[ESTRATTO DEL DOCUMENTO]
....................

L'arresto del boss marsalese De Vita: nuovi particolari
Gli investigatori nel corso della conferenza stampa hanno anche svelato alcuni trucchi che De V
ita usava per depistare le forze dell'ordine, che più volte nel corso di questi anni sono stati vicini alla sua cattura. In particolare, quando i famigliari andavano a trovarlo pare che cambiassero fino a tre auto, con un percorso molto lungo e tortuoso, per evitare pedinamenti e appostamenti. E' solo uno dei tanti strategemmi che hanno permesso a De Vita di trascorrere nella sua città nove anni di latitanza.
Nel corso del blitz sono stati rinvenuti inoltre denaro in contanti ed assegni e documentazione che è ora al vaglio degli inquirenti.
Tramite anche un telegramma indirizzato al Comandante Provinciale dei Carabinieri di Trapani, Colonnello Giovanni Pietro Barbano, il Presidente del consiglio provincia Giuseppe Poma, a nome personale e dell’intero Consiglio Provinciale, ha espresso il plauso e la grande soddisfazione per l’avvenuto arresto del boss marsalese Francesco De Vita “a tutti i Carabinieri del Comando Provinciale di Trapani per il positivo lavoro svolto e alla Dott.ssa Teresa Principato, Procuratore aggiunto della DDA di Palermo che ha coordinato le indagini.” Apprezzamento e soddisfazione per la cattura del latitante De Vita, grazie ad una operazione coordinata della DDA di Palermo e del Comando Provinciale dei Carabinieri, guidato dal Comandante Giovanni Pietro Barbano, sono stati epressi anche dal presidente di Confindustria Trapani, Davide Durante. “Il dispiegamento di Forze dell’Ordine e l’azione incessante della Magistratura stanno contribuendo a liberare il territorio dalla presenza di numerosi latitanti che trovano riparo spesso proprio nelle nostre campagne. Bisogna mantenere alta l’attenzione. L’invito è a non lasciare che siano soltanto le forze dell’Ordine ad occuparsi della lotta alla mafia, ma a far sentire forte la voce di tutti, dai rappresentanti delle Istituzioni, ai politici, agli imprenditori, ai comuni cittadini, perché, – conclude Durante, senza la collaborazione di ognuno, non potrà mai debellarsi questo cancro che è rappresentato dalla mafia e che fino ad oggi ha ostacolato lo sviluppo e l’economia della nostra Provincia.

....................

[MATERIALE FORNITO]
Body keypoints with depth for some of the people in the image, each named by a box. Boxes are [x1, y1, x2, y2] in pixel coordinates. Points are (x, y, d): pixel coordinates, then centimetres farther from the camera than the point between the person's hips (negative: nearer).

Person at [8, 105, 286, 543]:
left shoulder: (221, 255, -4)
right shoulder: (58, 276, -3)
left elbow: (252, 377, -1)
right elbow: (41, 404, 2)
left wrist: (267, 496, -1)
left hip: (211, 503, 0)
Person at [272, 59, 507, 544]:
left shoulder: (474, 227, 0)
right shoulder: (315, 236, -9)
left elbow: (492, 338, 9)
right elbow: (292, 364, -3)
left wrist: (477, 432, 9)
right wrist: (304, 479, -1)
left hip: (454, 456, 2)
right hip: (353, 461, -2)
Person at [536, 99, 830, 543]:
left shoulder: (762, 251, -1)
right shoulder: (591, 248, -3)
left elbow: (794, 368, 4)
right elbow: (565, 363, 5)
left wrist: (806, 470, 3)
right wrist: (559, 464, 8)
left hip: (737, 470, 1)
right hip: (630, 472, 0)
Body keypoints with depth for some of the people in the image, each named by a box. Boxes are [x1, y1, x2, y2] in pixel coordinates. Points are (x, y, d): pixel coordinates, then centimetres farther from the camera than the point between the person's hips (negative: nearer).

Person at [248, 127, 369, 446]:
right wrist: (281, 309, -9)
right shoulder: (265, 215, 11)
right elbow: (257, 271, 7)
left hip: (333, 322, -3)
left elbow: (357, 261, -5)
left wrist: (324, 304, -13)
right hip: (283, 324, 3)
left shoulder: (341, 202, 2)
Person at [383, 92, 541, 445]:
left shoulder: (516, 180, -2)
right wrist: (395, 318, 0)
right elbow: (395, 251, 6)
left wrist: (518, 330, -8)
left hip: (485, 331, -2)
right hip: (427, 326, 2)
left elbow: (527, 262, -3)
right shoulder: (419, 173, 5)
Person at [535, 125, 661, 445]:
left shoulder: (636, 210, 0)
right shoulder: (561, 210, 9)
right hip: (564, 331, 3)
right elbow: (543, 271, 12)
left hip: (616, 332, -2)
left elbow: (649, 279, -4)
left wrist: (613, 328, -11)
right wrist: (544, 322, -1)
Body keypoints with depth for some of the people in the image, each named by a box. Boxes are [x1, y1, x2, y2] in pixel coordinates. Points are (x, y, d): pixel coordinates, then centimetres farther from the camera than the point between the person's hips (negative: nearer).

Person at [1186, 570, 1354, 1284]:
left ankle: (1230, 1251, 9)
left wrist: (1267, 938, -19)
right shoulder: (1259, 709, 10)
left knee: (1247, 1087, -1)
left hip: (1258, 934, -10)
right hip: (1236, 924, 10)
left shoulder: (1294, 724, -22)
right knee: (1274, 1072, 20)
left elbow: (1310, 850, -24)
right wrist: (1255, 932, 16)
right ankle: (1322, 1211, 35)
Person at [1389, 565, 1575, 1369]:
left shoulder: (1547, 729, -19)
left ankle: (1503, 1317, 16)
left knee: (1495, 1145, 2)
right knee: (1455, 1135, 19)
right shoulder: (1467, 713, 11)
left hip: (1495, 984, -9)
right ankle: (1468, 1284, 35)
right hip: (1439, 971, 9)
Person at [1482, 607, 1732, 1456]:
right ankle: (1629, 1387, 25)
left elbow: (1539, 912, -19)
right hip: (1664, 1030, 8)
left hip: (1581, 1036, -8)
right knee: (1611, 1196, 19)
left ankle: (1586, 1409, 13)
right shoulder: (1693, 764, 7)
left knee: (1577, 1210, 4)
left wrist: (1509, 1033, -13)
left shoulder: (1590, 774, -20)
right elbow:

....................

[CONSEGNA] Trascrivi fedelmente il passo del testo sull'arresto di De Vita, da "L'arresto del boss" fino a "anni di latitanza." incluso.

[SOLUZIONE]
L'arresto del boss marsalese De Vita: nuovi particolari
Gli investigatori nel corso della conferenza stampa hanno anche svelato alcuni trucchi che De V
ita usava per depistare le forze dell'ordine, che più volte nel corso di questi anni sono stati vicini alla sua cattura. In particolare, quando i famigliari andavano a trovarlo pare che cambiassero fino a tre auto, con un percorso molto lungo e tortuoso, per evitare pedinamenti e appostamenti. E' solo uno dei tanti strategemmi che hanno permesso a De Vita di trascorrere nella sua città nove anni di latitanza.